I only lived there until I was a teenager, but I always felt something was - off there. 105 years before I was born there, it was burned to the ground... maybe that's why it seemed odd to me - maybe not.
A little messy - quick take in between cold medicine doses.
I think I got my facts straight - google the title of the song for the full story. Sad and strange.
I give full permission to cover this - in fact, I dare you.
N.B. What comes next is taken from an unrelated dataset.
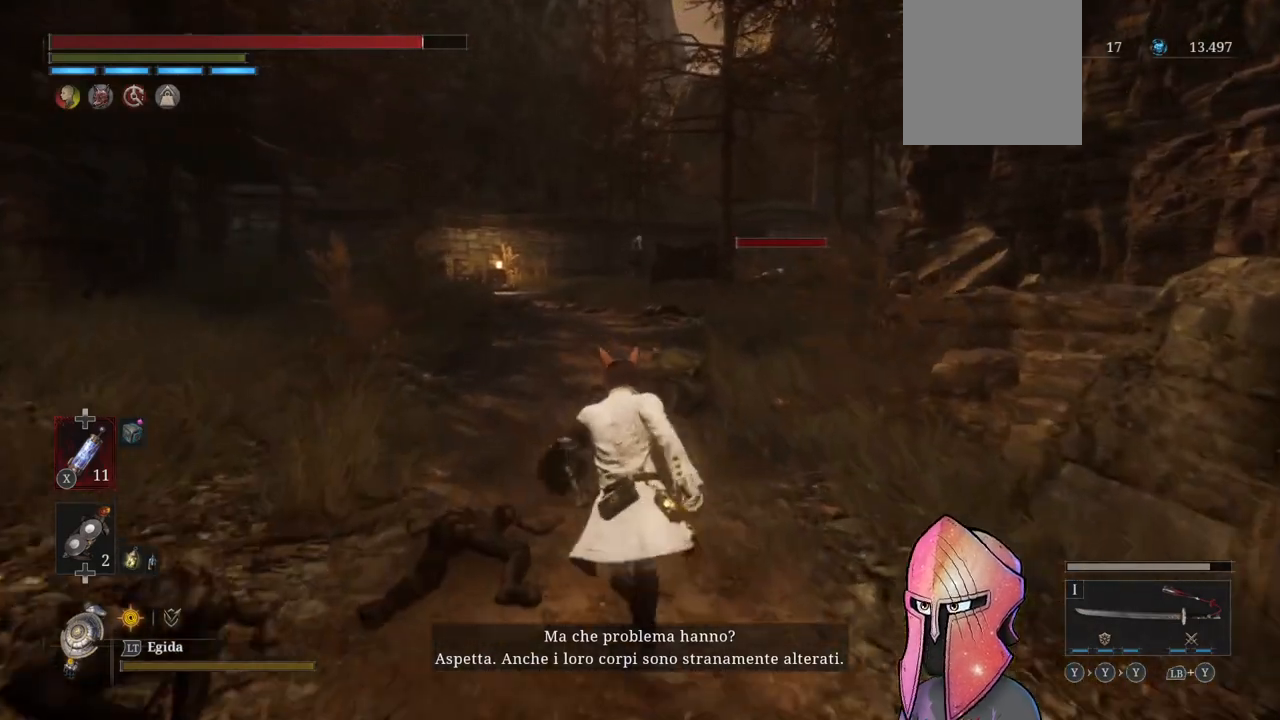
{"buttons": [], "left_stick": "up", "right_stick": "center", "events": [[200, "right_stick", "down"], [333, "right_stick", "center"]]}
The Burning of Chambersburg
----------------------
G F Am G
The town she was quiet when the rebels they came
But she'd howl like the devil 'for it was over
Jubal Early had her put to the flame
For the slaughter on the Shanendoa
General Lee himself had once left her whole
We'd bore them twice before
But all that would change with Jubal's raid
The last day of July 1864
(chorus)
F Am G
The day they burned our town
The war carried us down
Though in the ashes we were found
We were never quite the same
McCausland and two cavalry brigades
Rolled in at three in the morning
They outnumbered the union boys 26 to 1
Wouldn't have mattered if we'd had a warning
Jubal's men asked for 100 thousand in gold
Or they'd burn us and take it as plunder
They had revenge in in their hearts
And Johnson's big guns to plow Chambersburg under
(chorus)
Only sixteen miles from the mason-dixon line
The war had left us in tact
It took the first torch to wood and the first man to fall
before we'd see it as fact
The warehouse was the first to go
Then the courthouse and our town hall
Before they were done the city would burn
400 buildings would fall
(chorus)
We caught a reb captan alone in a house
Filling his pockets to the brim
We shot him in the back and ran for the fields
And let the damn fires take him
They burned us for the slaves we had sheltered
They burned us for the fires in Dixie
They burned us because that's the way of these things
In a world starved of its heart and its pity
(chorus)
The town she was quiet when the rebels they came
But she'd howl like the devil 'for it was over
Jubal Early had her put to the flame
For the slaughter on the Shanendoa
Great, sad story - great cat-leap, too. Thanks for such deep song-writing, quite generally speaking for what I've watched on your channel...
Sharkwell 2 years ago
*****
uke5417 2 years ago
Grumpy,
Made between taking cold medicine? Do you fake illness (like I do) to miss work and play the uke! Great job and :"Bring the Song" is a great idea....don't know if I can write one that quick....but if I ever start to write.....I promise to torture u with it!
Great VIDS keep postin!
kookyuke 2 years ago
cool song,great story telling
babeokelly 2 years ago
Really dig it Coyote! Great story, Johnny Horton has nothing on you!
mysticcynic 3 years ago
You're certainly getting the hang of this song writing malarky! Great song.
richardjhort 3 years ago
Dang good work constructing the song. The performance sold it for me though.
4DJB25 3 years ago
You're a wonderful storyteller Grumpy! This song is fantastic. It really tells the story well, and totally fits with your style of singing and playing.
fourteentwelve 3 years ago
Wonderful! You're good at the ballad thing.